Report all lines of the data below that hold the word "degrees".

Data under study: Begin

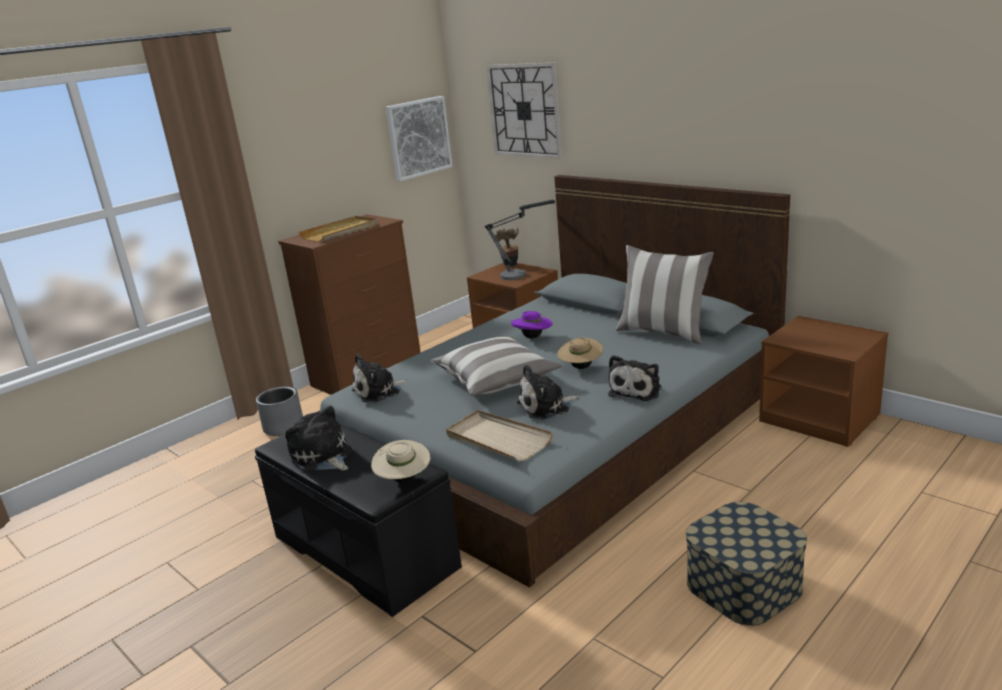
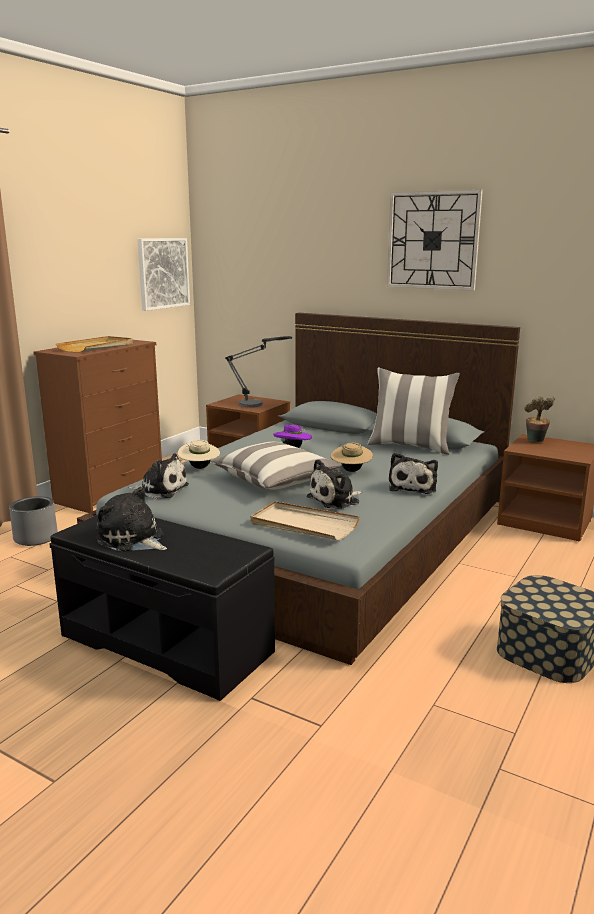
camera: 15 degrees left, 5 degrees down
(379, 391) = (160, 490): plush toy -> plush toy turned 120 degrees counterclockwise
(404, 480) = (232, 555): beige hat -> beige hat (199, 468)
(510, 266) = (243, 397): potted plant -> potted plant (536, 441)
(525, 110) = (268, 254): wall clock -> wall clock (433, 240)

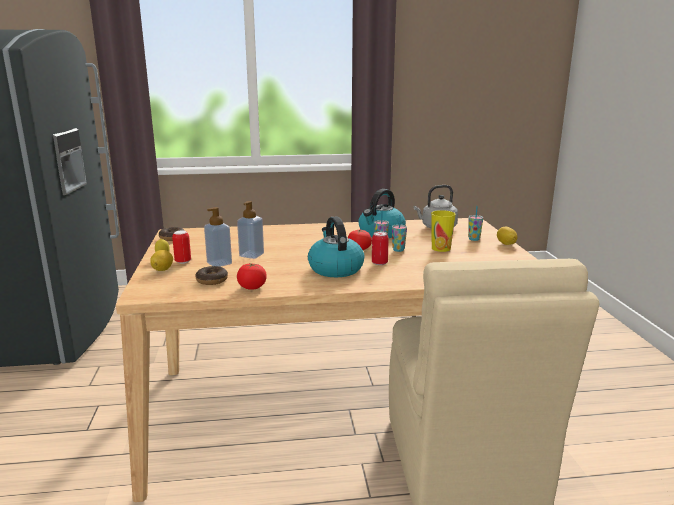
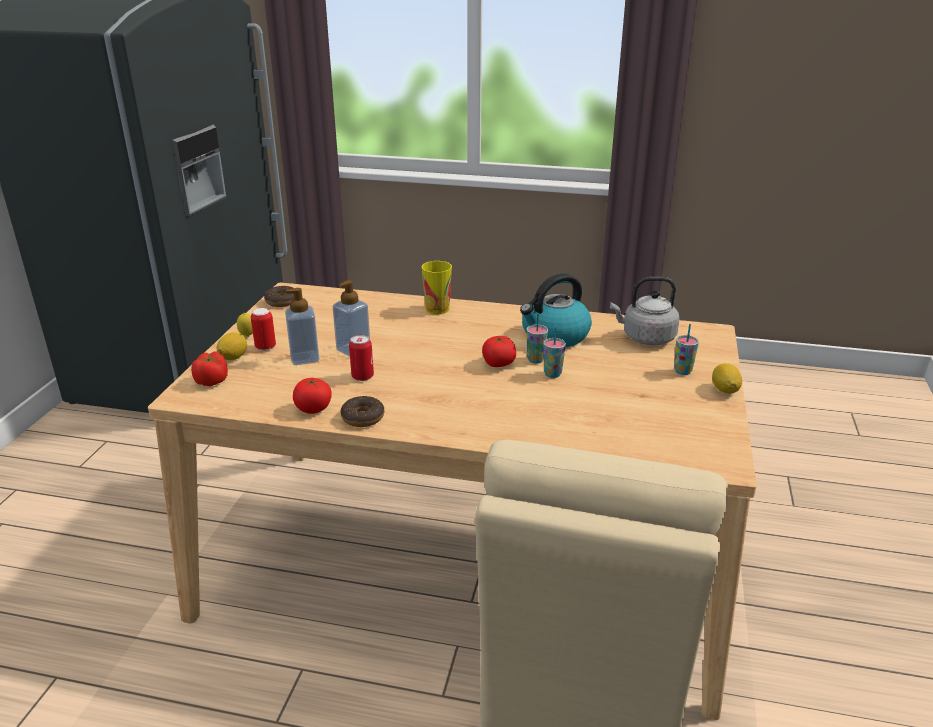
camera: 20 degrees right, 10 degrees up
(157, 284) = (212, 381): none -> tomato
(212, 280) = (275, 387): donut -> donut (363, 417)
(335, 269) = (439, 395): kettle -> none
(379, 263) = (506, 395): can -> can (362, 376)
(441, 248) = (616, 382): cup -> cup (437, 309)

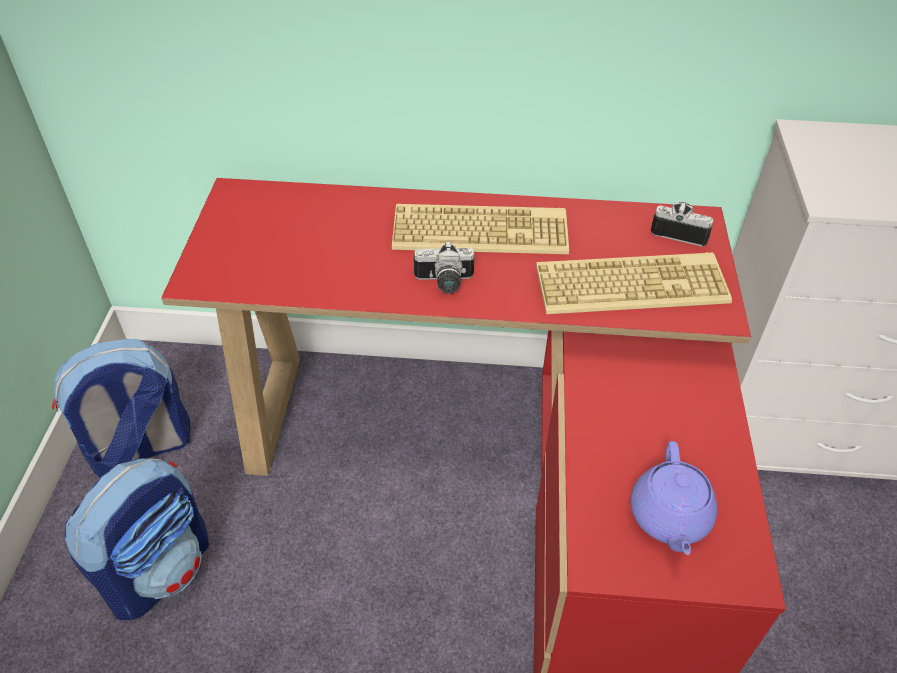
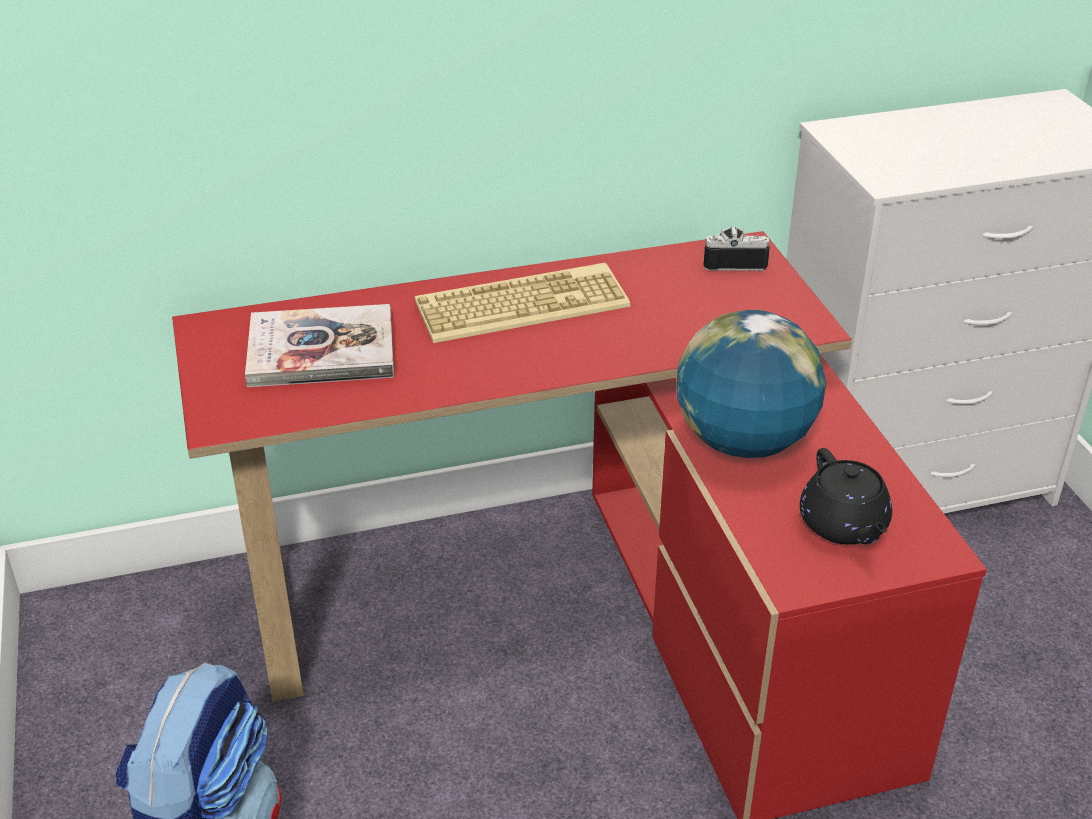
camera: 20 degrees left, 10 degrees down
(140, 448) = (111, 713): backpack -> none
(304, 234) = (321, 350): none -> book
(444, 283) = (512, 361): camera -> none
(618, 404) = (743, 442): none -> globe
(632, 283) = (711, 318): keyboard -> none
(669, 518) = (844, 525): purple teapot -> black teapot

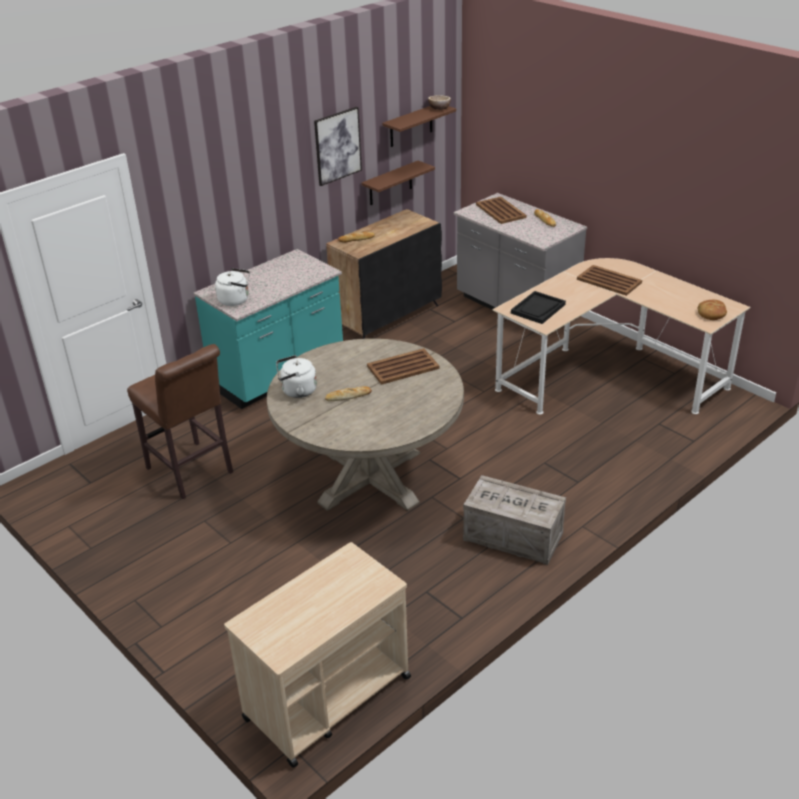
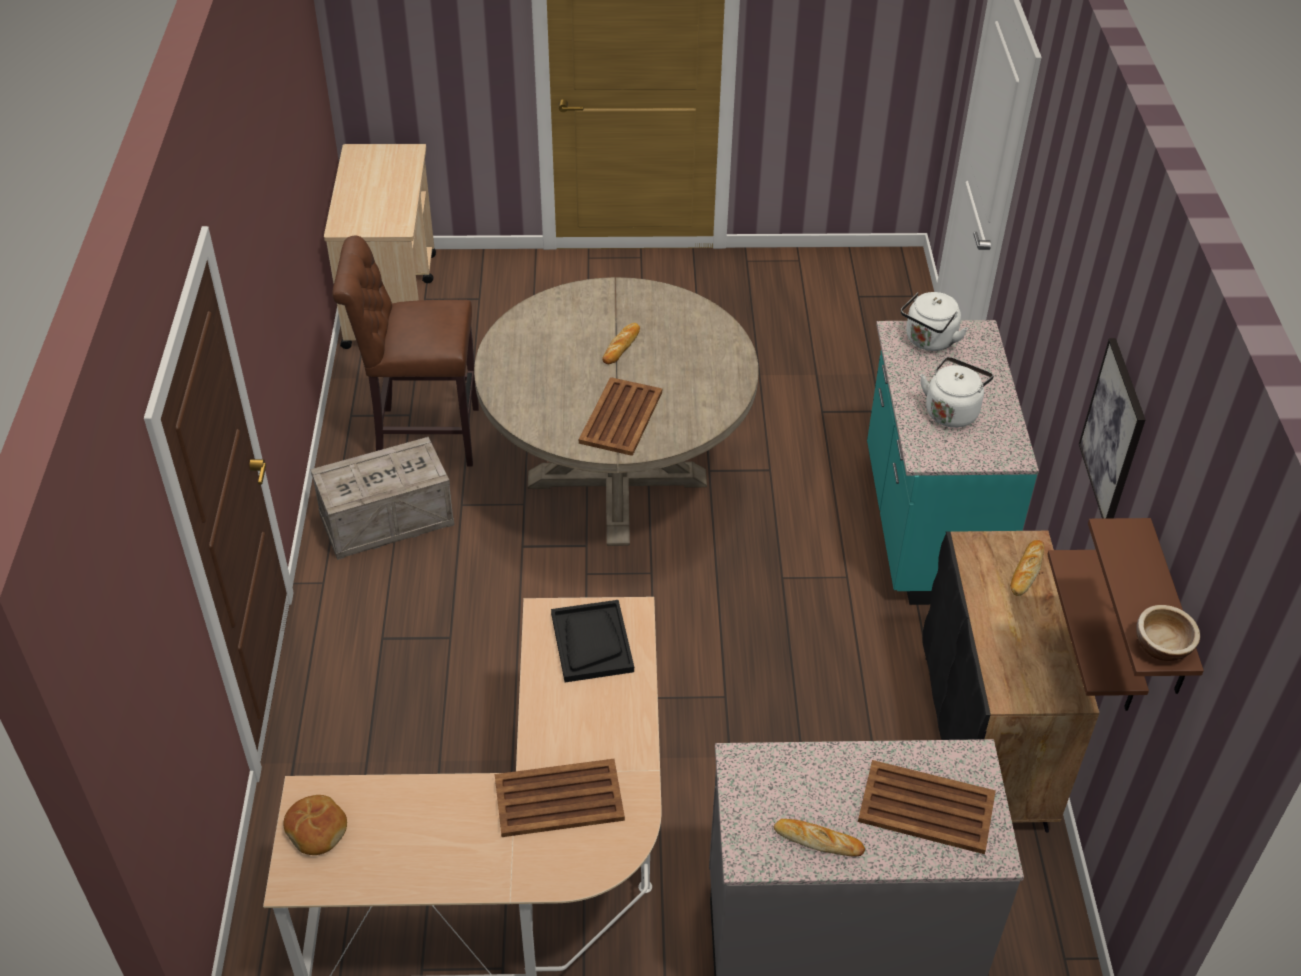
camera: 130 degrees right, 10 degrees up
(192, 473) = (792, 364): brown stool -> brown stool (421, 436)
(297, 391) = (681, 318): white kettle -> white kettle (952, 411)

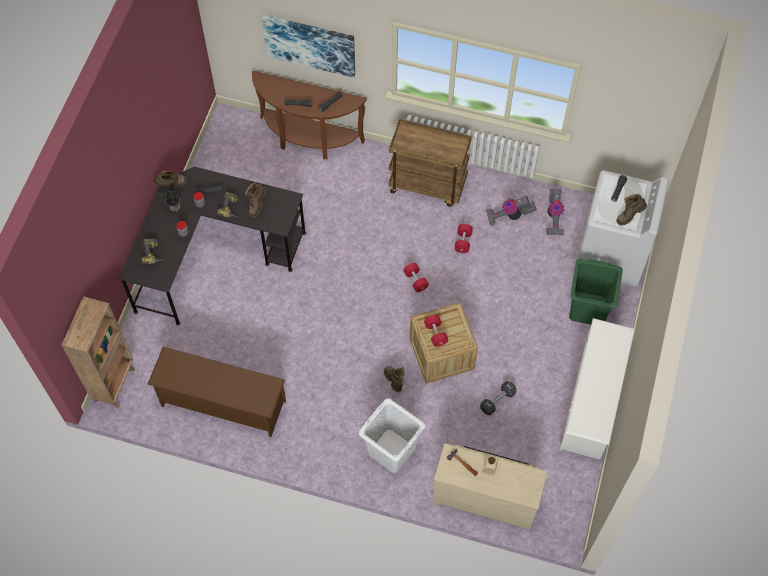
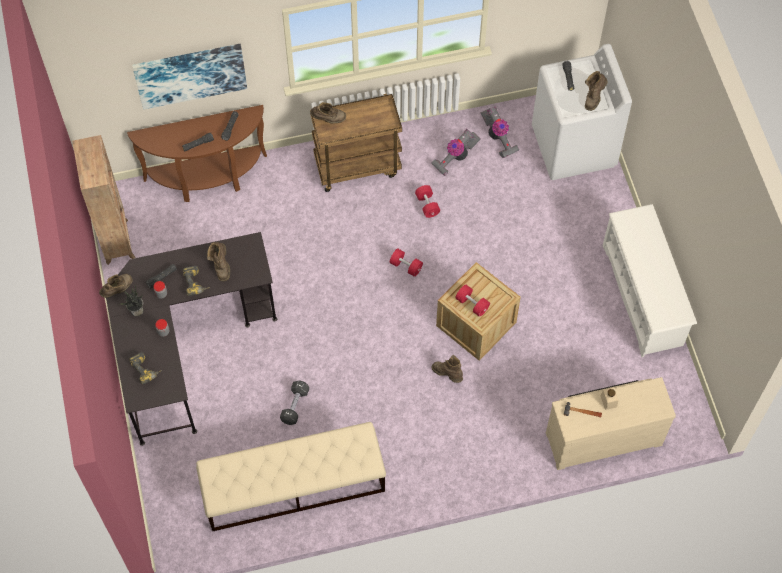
camera: 30 degrees left, 0 degrees up
(115, 383) = (169, 526): brown bookcase -> brown bookcase (117, 240)
(222, 403) = (293, 486): brown shoe rack -> beige bench
(391, 451) = (488, 442): white laundry basket -> none
(410, 133) = (328, 119): none -> brown boot
(497, 400) = (556, 341): black dumbbell -> black dumbbell (295, 405)
(588, 308) = (585, 209): green laundry basket -> none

Data under study: End

■ **Task solution**
camera: 15 degrees left, 5 degrees down
(379, 391) = (160, 490): plush toy -> plush toy turned 120 degrees counterclockwise
camera: 20 degrees right, 10 degrees up
camera: 20 degrees left, 10 degrees down
camera: 130 degrees right, 10 degrees up
camera: 30 degrees left, 0 degrees up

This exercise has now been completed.